Three specialist helicopters on standby for firefighting season
FIREFIGHTERS will have no shortage of help from above when the bushfire season hits south-east Queensland.
Three specialist firefighting choppers will remain on standby, should efforts from the ground prove insufficient to keep a blaze at bay.
One of two massive Bell 214B water bombing aircraft travelled to the Ripley Valley Rural Fire Brigade headquarters on Friday - along with the smaller, more nimble Bell 206 air attack chopper - as 20 firefighters qualified in air operations took a refresher course as part of their preparations for the bushfire season.
McDermott Aviation has just entered the second year of a three-year contract with the State Government to supply the emergency aircraft.
Pilot Jason Box said the Bell 214B choppers were the most powerful single-engine helicopters in the world, with a top-speed of about 140 knots.
"Each one is equipped with a snorkel, which the pilot releases as the chopper comes towards the dip," he said.
"From there, it takes only 40 seconds to fill the 2700-litre tank."
That huge amount of water only takes about 40 knots off the Bell 214B's top speed, as it rushes back to douse the flames.
Guiding the big bombers on their way is the Bell 206 - soon to be replaced by the AS355.
These aircraft are flown under the direction of an air attack supervisor, who co-ordinates and advises the exact location of water drops for maximum effect.

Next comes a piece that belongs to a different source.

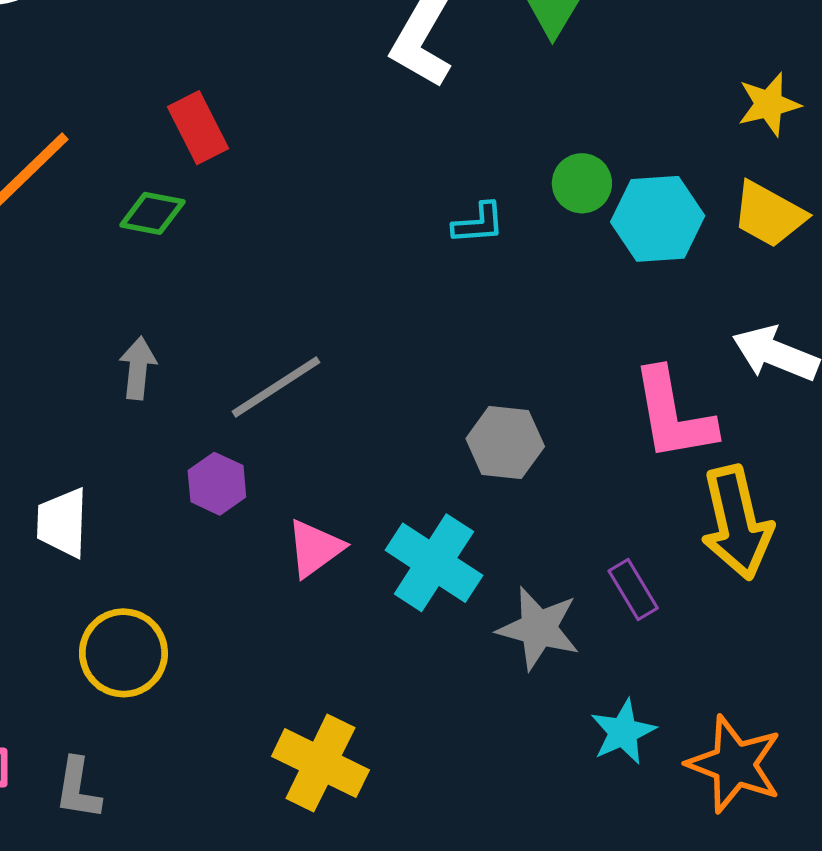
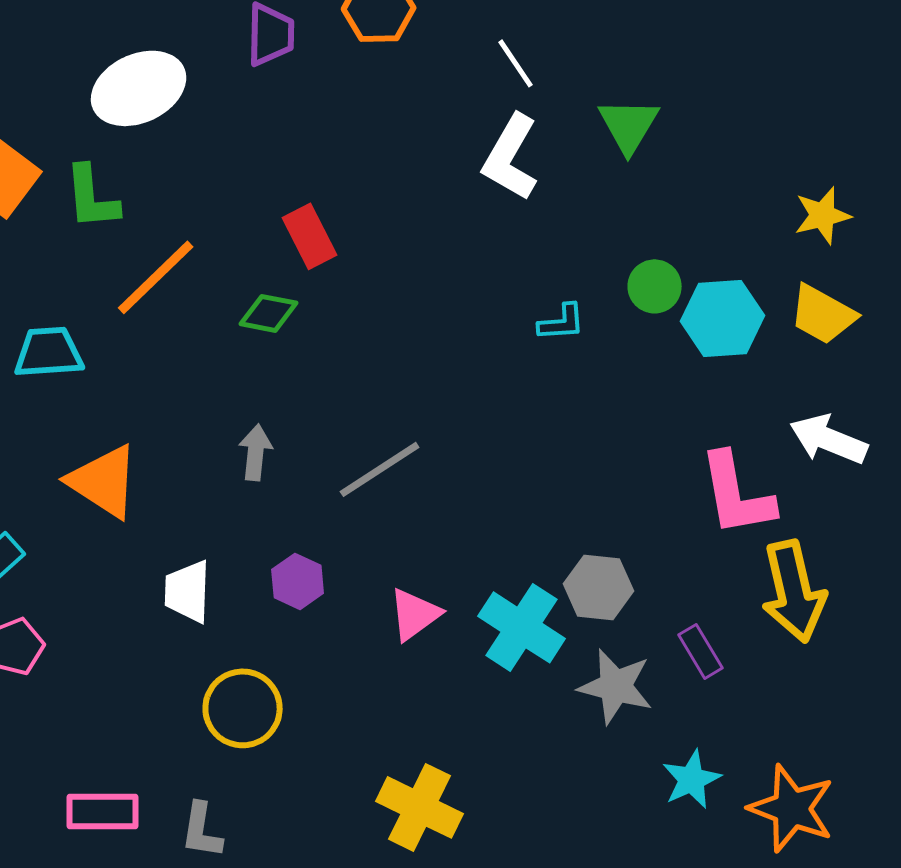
gray hexagon: (505, 443) -> (599, 587), moved
purple hexagon: (217, 484) -> (298, 581), moved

Rural Fire Service Queensland Assistant Commissioner Neil Gallant said a fourth helicopter could also be called upon year round to provide additional firefighting and rescue capability.
"These three aircraft will have an initial response area of 120 kilometres from Archerfield, and will be available, from August to November," he said.
"In addition to our contract with McDermott Aviation, QFES also has access to over 90 aircraft across the state, which are available on a call when needed basis, throughout the fire season."
Preparations for the fire season are well under way, with crews across Queensland undertaking hazard reduction burns as part of Operation Cool Burn.
"Our Air Operations Unit has also overseen a variety of aerial firefighting training workshops for rural and urban firefighters across Queensland in order to tackle the season head-on," Mr Gallant said.